Saved data entries
╔══

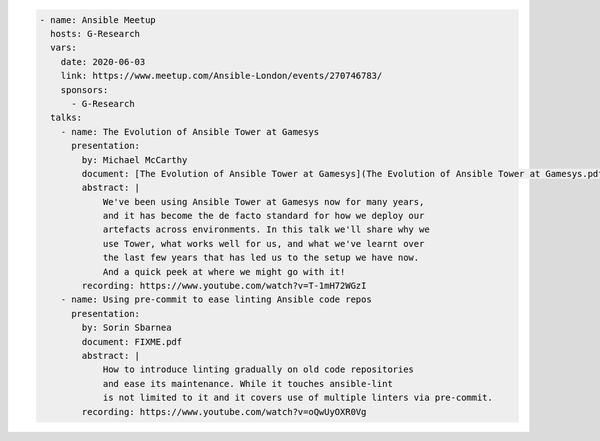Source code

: .. code-block:: yaml

    - name: Ansible Meetup
      hosts: G-Research
      vars:
        date: 2020-06-03
        link: https://www.meetup.com/Ansible-London/events/270746783/
        sponsors:
          - G-Research
      talks:
        - name: The Evolution of Ansible Tower at Gamesys
          presentation:
            by: Michael McCarthy
            document: [The Evolution of Ansible Tower at Gamesys](The Evolution of Ansible Tower at Gamesys.pdf)
            abstract: |
                We've been using Ansible Tower at Gamesys now for many years,
                and it has become the de facto standard for how we deploy our
                artefacts across environments. In this talk we'll share why we
                use Tower, what works well for us, and what we've learnt over
                the last few years that has led us to the setup we have now.
                And a quick peek at where we might go with it!
            recording: https://www.youtube.com/watch?v=T-1mH72WGzI
        - name: Using pre-commit to ease linting Ansible code repos
          presentation:
            by: Sorin Sbarnea
            document: FIXME.pdf
            abstract: |
                How to introduce linting gradually on old code repositories
                and ease its maintenance. While it touches ansible-lint
                is not limited to it and it covers use of multiple linters via pre-commit.
            recording: https://www.youtube.com/watch?v=oQwUyOXR0Vg
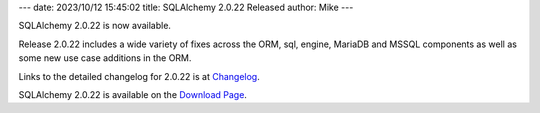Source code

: ---
date: 2023/10/12 15:45:02
title: SQLAlchemy 2.0.22 Released
author: Mike
---

SQLAlchemy 2.0.22 is now available.

Release 2.0.22 includes a wide variety of fixes across the ORM, sql, engine,
MariaDB and MSSQL components as well as some new use case additions in the ORM.

Links to the detailed changelog for 2.0.22 is at `Changelog </changelog/CHANGES_2_0_22>`_.

SQLAlchemy 2.0.22 is available on the `Download Page </download.html>`_.

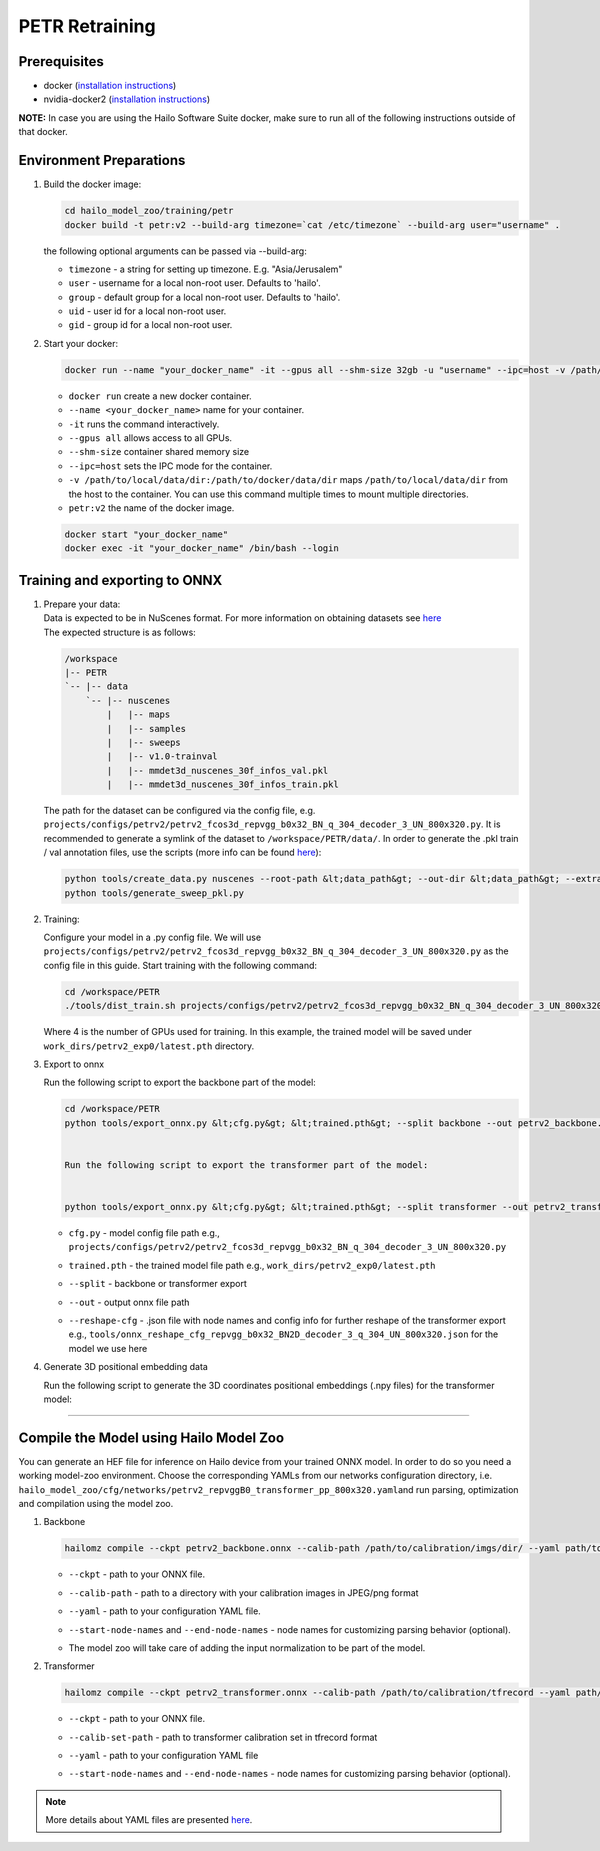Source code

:===============
PETR Retraining
===============

Prerequisites
-------------


* docker (\ `installation instructions <https://docs.docker.com/engine/install/ubuntu/>`_\ )
* nvidia-docker2 (\ `installation instructions <https://docs.nvidia.com/datacenter/cloud-native/container-toolkit/install-guide.html>`_\ )

**NOTE:**\  In case you are using the Hailo Software Suite docker, make sure to run all of the following instructions outside of that docker.


Environment Preparations
------------------------

#. Build the docker image:

   .. code-block::


      cd hailo_model_zoo/training/petr
      docker build -t petr:v2 --build-arg timezone=`cat /etc/timezone` --build-arg user="username" .


   | the following optional arguments can be passed via --build-arg:

   * ``timezone`` - a string for setting up timezone. E.g. "Asia/Jerusalem"
   * ``user`` - username for a local non-root user. Defaults to 'hailo'.
   * ``group`` - default group for a local non-root user. Defaults to 'hailo'.
   * ``uid`` - user id for a local non-root user.
   * ``gid`` - group id for a local non-root user.


#. Start your docker:

   .. code-block::


      docker run --name "your_docker_name" -it --gpus all --shm-size 32gb -u "username" --ipc=host -v /path/to/local/data/dir:/path/to/docker/data/dir  petr:v2


   * ``docker run`` create a new docker container.
   * ``--name <your_docker_name>`` name for your container.
   * ``-it`` runs the command interactively.
   * ``--gpus all`` allows access to all GPUs.
   * ``--shm-size`` container shared memory size
   * ``--ipc=host`` sets the IPC mode for the container.
   * ``-v /path/to/local/data/dir:/path/to/docker/data/dir`` maps ``/path/to/local/data/dir`` from the host to the container. You can use this command multiple times to mount multiple directories.
   * ``petr:v2`` the name of the docker image.

   .. code-block::

      docker start "your_docker_name"
      docker exec -it "your_docker_name" /bin/bash --login


Training and exporting to ONNX
------------------------------

#. | Prepare your data:

   | Data is expected to be in NuScenes format. For more information on obtaining datasets see `here <https://github.com/open-mmlab/mmdetection3d/blob/1.0/docs/en/data_preparation.md>`_
   | The expected structure is as follows:

   .. code-block::

       /workspace
       |-- PETR
       `-- |-- data
           `-- |-- nuscenes
               |   |-- maps
               |   |-- samples
               |   |-- sweeps
               |   |-- v1.0-trainval
               |   |-- mmdet3d_nuscenes_30f_infos_val.pkl
               |   |-- mmdet3d_nuscenes_30f_infos_train.pkl


   The path for the dataset can be configured via the config file, e.g. ``projects/configs/petrv2/petrv2_fcos3d_repvgg_b0x32_BN_q_304_decoder_3_UN_800x320.py``. It is recommended to generate a symlink of the dataset to ``/workspace/PETR/data/``.
   In order to generate the .pkl train / val annotation files, use the scripts (more info can be found `here <https://github.com/open-mmlab/mmdetection3d/blob/1.0/docs/en/data_preparation.md#nuscenes>`_):

   .. code-block::


      python tools/create_data.py nuscenes --root-path &lt;data_path&gt; --out-dir &lt;data_path&gt; --extra-tag nuscenes
      python tools/generate_sweep_pkl.py


#. Training:

   Configure your model in a .py config file. We will use ``projects/configs/petrv2/petrv2_fcos3d_repvgg_b0x32_BN_q_304_decoder_3_UN_800x320.py`` as the config file in this guide.
   Start training with the following command:

   .. code-block::


      cd /workspace/PETR
      ./tools/dist_train.sh projects/configs/petrv2/petrv2_fcos3d_repvgg_b0x32_BN_q_304_decoder_3_UN_800x320.py 4 --work-dir work_dirs/petrv2_exp0/


   Where 4 is the number of GPUs used for training. In this example, the trained model will be saved under ``work_dirs/petrv2_exp0/latest.pth`` directory.

#. Export to onnx

   Run the following script to export the backbone part of the model:

   .. code-block::


      cd /workspace/PETR
      python tools/export_onnx.py &lt;cfg.py&gt; &lt;trained.pth&gt; --split backbone --out petrv2_backbone.onnx


      Run the following script to export the transformer part of the model:


      python tools/export_onnx.py &lt;cfg.py&gt; &lt;trained.pth&gt; --split transformer --out petrv2_transformer.onnx --reshape-cfg tools/onnx_reshape_cfg_repvgg_b0x32_BN2D_decoder_3_q_304_UN_800x320.json


   * | ``cfg.py`` - model config file path e.g., ``projects/configs/petrv2/petrv2_fcos3d_repvgg_b0x32_BN_q_304_decoder_3_UN_800x320.py``
   * | ``trained.pth`` - the trained model file path e.g., ``work_dirs/petrv2_exp0/latest.pth``
   * | ``--split`` - backbone or transformer export
   * | ``--out`` - output onnx file path
   * | ``--reshape-cfg`` - .json file with node names and config info for further reshape of the transformer export e.g., ``tools/onnx_reshape_cfg_repvgg_b0x32_BN2D_decoder_3_q_304_UN_800x320.json`` for the model we use here

   .. **NOTE:**\  Exporting the transformer also produces the ``reference_points.npy`` postprocessing configuration file.

#. Generate 3D positional embedding data

   Run the following script to generate the 3D coordinates positional embeddings (.npy files) for the transformer model:

   .. raw:: html


      cd /workspace/PETR
      python tools/gen_coords3d_pe.py &lt;cfg.py&gt; &lt;trained.pth&gt;


----

Compile the Model using Hailo Model Zoo
---------------------------------------

You can generate an HEF file for inference on Hailo device from your trained ONNX model.
In order to do so you need a working model-zoo environment.
Choose the corresponding YAMLs from our networks configuration directory, i.e. ``hailo_model_zoo/cfg/networks/petrv2_repvggB0_transformer_pp_800x320.yaml``\ and run parsing, optimization and compilation using the model zoo.


#. Backbone

   .. code-block::


      hailomz compile --ckpt petrv2_backbone.onnx --calib-path /path/to/calibration/imgs/dir/ --yaml path/to/petrv2_repvggB0_backbone_pp_800x320.yaml --start-node-names name1 name2 --end-node-names name1



   * | ``--ckpt`` - path to your ONNX file.
   * | ``--calib-path`` - path to a directory with your calibration images in JPEG/png format
   * | ``--yaml`` - path to your configuration YAML file.
   * | ``--start-node-names`` and ``--end-node-names`` - node names for customizing parsing behavior (optional).
   * | The model zoo will take care of adding the input normalization to be part of the model.


#. Transformer

   .. code-block::


      hailomz compile --ckpt petrv2_transformer.onnx --calib-path /path/to/calibration/tfrecord --yaml path/to/petrv2_repvggB0_transformer_pp_800x320.yaml --start-node-names name1 name2 --end-node-names name1


   * | ``--ckpt`` - path to your ONNX file.
   * | ``--calib-set-path`` - path to transformer calibration set in tfrecord format
   * | ``--yaml`` - path to your configuration YAML file
   * | ``--start-node-names`` and ``--end-node-names`` - node names for customizing parsing behavior (optional).


.. note::
  More details about YAML files are presented `here <../../docs/YAML.rst>`_.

╚══

GOAL OF THE EXERCISE: Take the records from their first line through the line containing "We've been using" and please return exactly those lines, both ends included, minus the pictures.

ANSWER FOR THE TASK:
Source code

: .. code-block:: yaml

    - name: Ansible Meetup
      hosts: G-Research
      vars:
        date: 2020-06-03
        link: https://www.meetup.com/Ansible-London/events/270746783/
        sponsors:
          - G-Research
      talks:
        - name: The Evolution of Ansible Tower at Gamesys
          presentation:
            by: Michael McCarthy
            document: [The Evolution of Ansible Tower at Gamesys](The Evolution of Ansible Tower at Gamesys.pdf)
            abstract: |
                We've been using Ansible Tower at Gamesys now for many years,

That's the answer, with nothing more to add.